Copy every one of the records below word for word, keeping each line as it appears.

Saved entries
__________
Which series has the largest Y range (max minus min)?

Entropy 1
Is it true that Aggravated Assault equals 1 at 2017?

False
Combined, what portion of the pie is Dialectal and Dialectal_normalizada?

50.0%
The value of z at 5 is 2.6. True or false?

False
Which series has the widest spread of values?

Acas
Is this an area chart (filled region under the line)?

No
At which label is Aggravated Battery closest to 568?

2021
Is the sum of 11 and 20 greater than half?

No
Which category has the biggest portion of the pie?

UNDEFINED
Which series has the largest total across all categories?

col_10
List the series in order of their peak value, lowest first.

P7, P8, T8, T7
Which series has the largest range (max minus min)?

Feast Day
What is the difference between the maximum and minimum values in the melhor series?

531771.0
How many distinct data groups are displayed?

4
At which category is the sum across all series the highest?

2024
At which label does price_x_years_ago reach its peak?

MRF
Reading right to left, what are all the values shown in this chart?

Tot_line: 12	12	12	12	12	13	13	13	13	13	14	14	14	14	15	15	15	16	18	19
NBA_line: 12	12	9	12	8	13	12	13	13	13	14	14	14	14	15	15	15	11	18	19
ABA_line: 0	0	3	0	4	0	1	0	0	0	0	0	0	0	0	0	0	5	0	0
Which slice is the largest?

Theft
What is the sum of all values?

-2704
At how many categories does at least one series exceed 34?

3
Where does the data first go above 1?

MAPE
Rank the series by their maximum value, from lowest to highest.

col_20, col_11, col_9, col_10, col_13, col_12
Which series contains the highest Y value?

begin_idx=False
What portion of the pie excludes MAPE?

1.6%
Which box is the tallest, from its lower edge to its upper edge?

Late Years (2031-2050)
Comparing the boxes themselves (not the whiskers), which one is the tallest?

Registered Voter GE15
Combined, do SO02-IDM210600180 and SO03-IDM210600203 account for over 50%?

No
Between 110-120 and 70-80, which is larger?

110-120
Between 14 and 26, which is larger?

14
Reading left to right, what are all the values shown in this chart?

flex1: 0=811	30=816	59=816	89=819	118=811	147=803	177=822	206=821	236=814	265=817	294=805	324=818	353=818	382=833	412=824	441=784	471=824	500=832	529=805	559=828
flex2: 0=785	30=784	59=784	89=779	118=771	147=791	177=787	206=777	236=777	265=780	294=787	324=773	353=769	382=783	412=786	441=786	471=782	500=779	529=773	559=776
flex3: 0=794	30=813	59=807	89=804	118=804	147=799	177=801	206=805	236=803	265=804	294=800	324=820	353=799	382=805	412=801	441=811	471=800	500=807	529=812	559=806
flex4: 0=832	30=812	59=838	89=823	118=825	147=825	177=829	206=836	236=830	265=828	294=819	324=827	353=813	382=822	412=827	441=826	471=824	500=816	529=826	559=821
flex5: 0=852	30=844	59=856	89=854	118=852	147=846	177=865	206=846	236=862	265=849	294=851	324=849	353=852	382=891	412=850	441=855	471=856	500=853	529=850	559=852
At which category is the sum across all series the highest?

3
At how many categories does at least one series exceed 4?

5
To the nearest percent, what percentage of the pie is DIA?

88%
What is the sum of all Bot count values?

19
__________
■ TASK ANSWER ■
Which series has the largest Y range (max minus min)?

Entropy 1
Is it true that Aggravated Assault equals 1 at 2017?

False
Combined, what portion of the pie is Dialectal and Dialectal_normalizada?

50.0%
The value of z at 5 is 2.6. True or false?

False
Which series has the widest spread of values?

Acas
Is this an area chart (filled region under the line)?

No
At which label is Aggravated Battery closest to 568?

2021
Is the sum of 11 and 20 greater than half?

No
Which category has the biggest portion of the pie?

UNDEFINED
Which series has the largest total across all categories?

col_10
List the series in order of their peak value, lowest first.

P7, P8, T8, T7
Which series has the largest range (max minus min)?

Feast Day
What is the difference between the maximum and minimum values in the melhor series?

531771.0
How many distinct data groups are displayed?

4
At which category is the sum across all series the highest?

2024
At which label does price_x_years_ago reach its peak?

MRF
Reading right to left, what are all the values shown in this chart?

Tot_line: 12	12	12	12	12	13	13	13	13	13	14	14	14	14	15	15	15	16	18	19
NBA_line: 12	12	9	12	8	13	12	13	13	13	14	14	14	14	15	15	15	11	18	19
ABA_line: 0	0	3	0	4	0	1	0	0	0	0	0	0	0	0	0	0	5	0	0
Which slice is the largest?

Theft
What is the sum of all values?

-2704
At how many categories does at least one series exceed 34?

3
Where does the data first go above 1?

MAPE
Rank the series by their maximum value, from lowest to highest.

col_20, col_11, col_9, col_10, col_13, col_12
Which series contains the highest Y value?

begin_idx=False
What portion of the pie excludes MAPE?

1.6%
Which box is the tallest, from its lower edge to its upper edge?

Late Years (2031-2050)
Comparing the boxes themselves (not the whiskers), which one is the tallest?

Registered Voter GE15
Combined, do SO02-IDM210600180 and SO03-IDM210600203 account for over 50%?

No
Between 110-120 and 70-80, which is larger?

110-120
Between 14 and 26, which is larger?

14
Reading left to right, what are all the values shown in this chart?

flex1: 0=811	30=816	59=816	89=819	118=811	147=803	177=822	206=821	236=814	265=817	294=805	324=818	353=818	382=833	412=824	441=784	471=824	500=832	529=805	559=828
flex2: 0=785	30=784	59=784	89=779	118=771	147=791	177=787	206=777	236=777	265=780	294=787	324=773	353=769	382=783	412=786	441=786	471=782	500=779	529=773	559=776
flex3: 0=794	30=813	59=807	89=804	118=804	147=799	177=801	206=805	236=803	265=804	294=800	324=820	353=799	382=805	412=801	441=811	471=800	500=807	529=812	559=806
flex4: 0=832	30=812	59=838	89=823	118=825	147=825	177=829	206=836	236=830	265=828	294=819	324=827	353=813	382=822	412=827	441=826	471=824	500=816	529=826	559=821
flex5: 0=852	30=844	59=856	89=854	118=852	147=846	177=865	206=846	236=862	265=849	294=851	324=849	353=852	382=891	412=850	441=855	471=856	500=853	529=850	559=852
At which category is the sum across all series the highest?

3
At how many categories does at least one series exceed 4?

5
To the nearest percent, what percentage of the pie is DIA?

88%
What is the sum of all Bot count values?

19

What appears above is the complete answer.